Kohlhaasenbrück’e varınca, sadık karısı Lisbeth’i kucaklayıp, dizlerine sarılan çocuklarını öper öpmez, hemen başuşağı Herse’yi sordu: “Onun ne olduğunu bilen yok mu?” dedi. Lisbeth: “Evet, sevgili Michael! Zavallı Herse, on beş gün önce, çok kötü dövülmüş olarak döndü. Öyle dövülmüştü ki, rahat soluk alamıyordu… Yatağa yatırdığımızda, sürekli kan tükürüyordu… Sorduğumuz birçok sorudan sonra hiçbirimizin anlayamadığı bir öykü anlattı. Sınırdan atları geçiremediğinizi, onun üzerine senin, Tronkenburg şatosunda kendisini nasıl bıraktığını, en aşağılık davranışlarla şatodan nasıl kovulduğunu ve hayvanları birlikte getirmeye olanak bulamadığını söyledi.” Abasını çıkarırken Kohlhaas: “Ya!” dedi; “iyileşti mi bari?” Lisbeth: “Eh şöyle böyle iyileşti; yalnızca hâlâ kan tükürüyor” diye yanıt verdi. “Sen dönünceye kadar hayvanlara bakması için Tronkenburg’a hemen bir uşak göndermek istiyordum; çünkü bize karşı hep dürüst ve son derece bağlı olan Herse’nin, bunca kanıtla da doğrulanan sözlerine inandım ve hayvanları başka bir biçimde yitirmiş olduğunu aklımdan bile geçirmedim. Herse, benden, kimseyi bu haydut yuvasına göndermememi ve birinin canına kıymak istemiyorsam, hayvanlardan vazgeçmemi rica etti.” Boyun atkısını çıkarırken Kohlhaas sordu: “Hâlâ yatakta mı?” Lisbeth yanıt verdi: “Kalktı, birkaç günden beri avluda dolaşıyor.” Sonra ekledi: “Özetle, göreceksin ki, bütün bu anlattıklarım doğrudur ve bu olay, son zamanlarda Tronkenburg’da yabancılara karşı işlenen büyük suçlardan yalnızca bir tekidir.” Kohlhaas: “Bunu önce araştırmalıyım; eğer ayaktaysa, onu bana çağır Lisbeth!” diyerek koltuğa oturdu. Onun bu dinginliğinden hoşnut olan karısı, gidip uşağı çağırdı.

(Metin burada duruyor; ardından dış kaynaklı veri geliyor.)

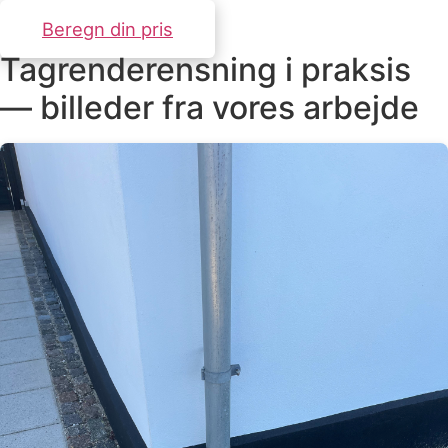
Beregn din pris
Tagrenderensning i praksis
— billeder fra vores arbejde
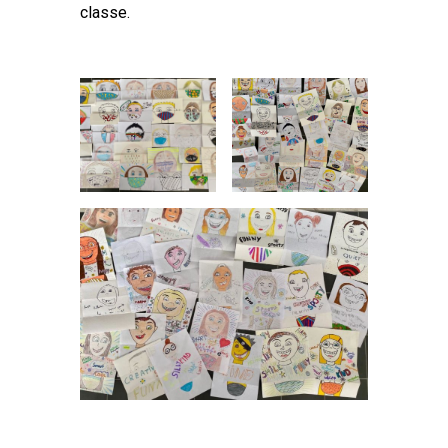
classe.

Lisbeth uşakla odadan içeri girerken Kohlhaas: “Tronkenburg’da ne yaptın?. Ben senden hoşnut değilim!” dedi. Bu sözler üzerine soluk çehresi hafifçe kızaran uşak, bir süre sustu, sonra “Haklısınız, efendim!” dedi, “çünkü içinden kurtulduğum haydut yuvasını ateşe verecekken, küçük bir çocuğun ağladığını işitince, Tanrı‘nın izniyle yanımda taşıdığım kundağı Elbe sularına attım ve düşündüm: Tanrı‘nın yıldırımı onu kül etsin, benden bulmasın!” Kohlhaas, dargın bir tavırla: “Ne yaptın da Tronkenburg’dan kovuldun?” diye sordu. Bunun üzerine Herse: “Çirkin bir hile yüzünden, efendim.” dedi ve alnındaki terleri silerek “Ne yapalım… başa gelen çekilir… Ben atların tarla işlerinde hırpalanmalarını istemiyordum; henüz genç olduklarını ve daha hiçbir işe koşulmadıklarını söyledim.” Kohlhaas, perişanlığını gizlemeye çalışırken, hayvanların geçen yılın ilkyazında bir parça koşulmuş olduklarını unutmakla, gerçeği gizlediğini söyledi. “Sonra konuk olduğun şatoda” diye sözünü sürdürdü, “ürünü acele içeri çekmek gerekince, atların bir iki kez koşulmasına göz yumabilirdin!” Herse: “Buna ben de göz yumdum, efendim”; dedi. “Bana karşı öyle aksi bir surat takındılar ki, yağızların yaşamına mal olacak değil ya, diye düşündüm.